Activity: Filter the records below and copy every line containing the word "Deployment".

Data for analysis:
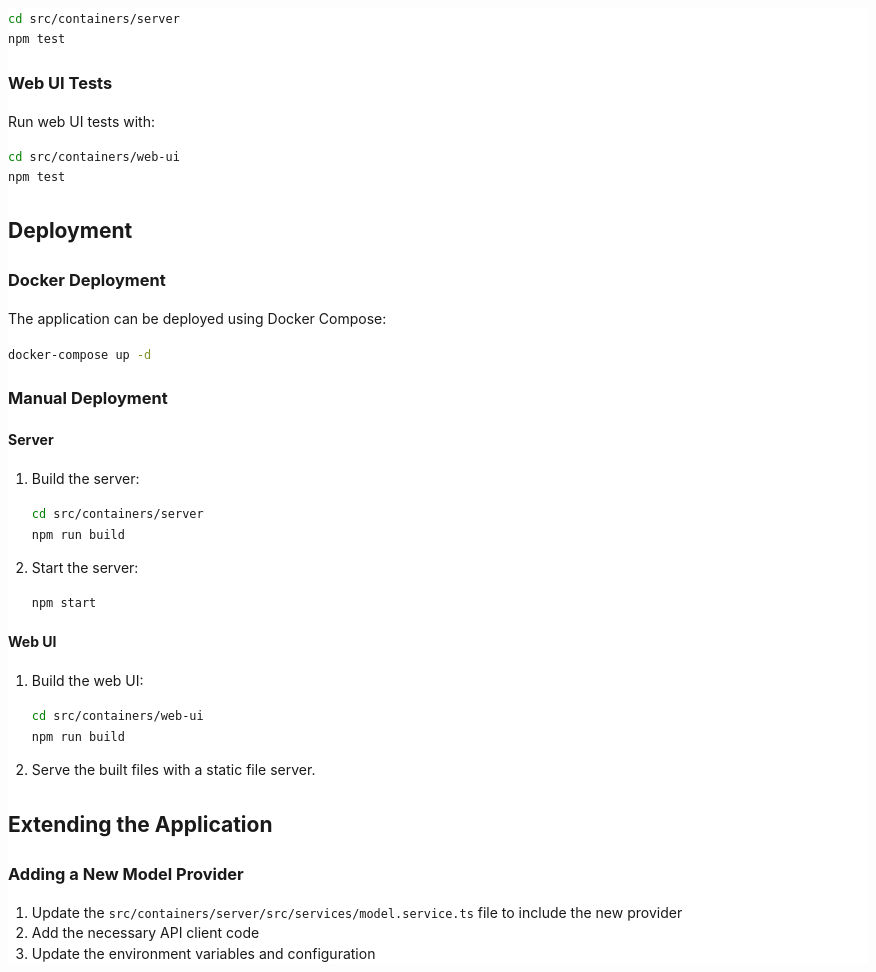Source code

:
 ```bash
cd src/containers/server
npm test
```

### Web UI Tests

Run web UI tests with:

```bash
cd src/containers/web-ui
npm test
```

## Deployment

### Docker Deployment

The application can be deployed using Docker Compose:

```bash
docker-compose up -d
```

### Manual Deployment

#### Server

1. Build the server:
   ```bash
   cd src/containers/server
   npm run build
   ```

2. Start the server:
   ```bash
   npm start
   ```

#### Web UI

1. Build the web UI:
   ```bash
   cd src/containers/web-ui
   npm run build
   ```

2. Serve the built files with a static file server.

## Extending the Application

### Adding a New Model Provider

1. Update the `src/containers/server/src/services/model.service.ts` file to include the new provider
2. Add the necessary API client code
3. Update the environment variables and configuration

Output:
## Deployment
### Docker Deployment
### Manual Deployment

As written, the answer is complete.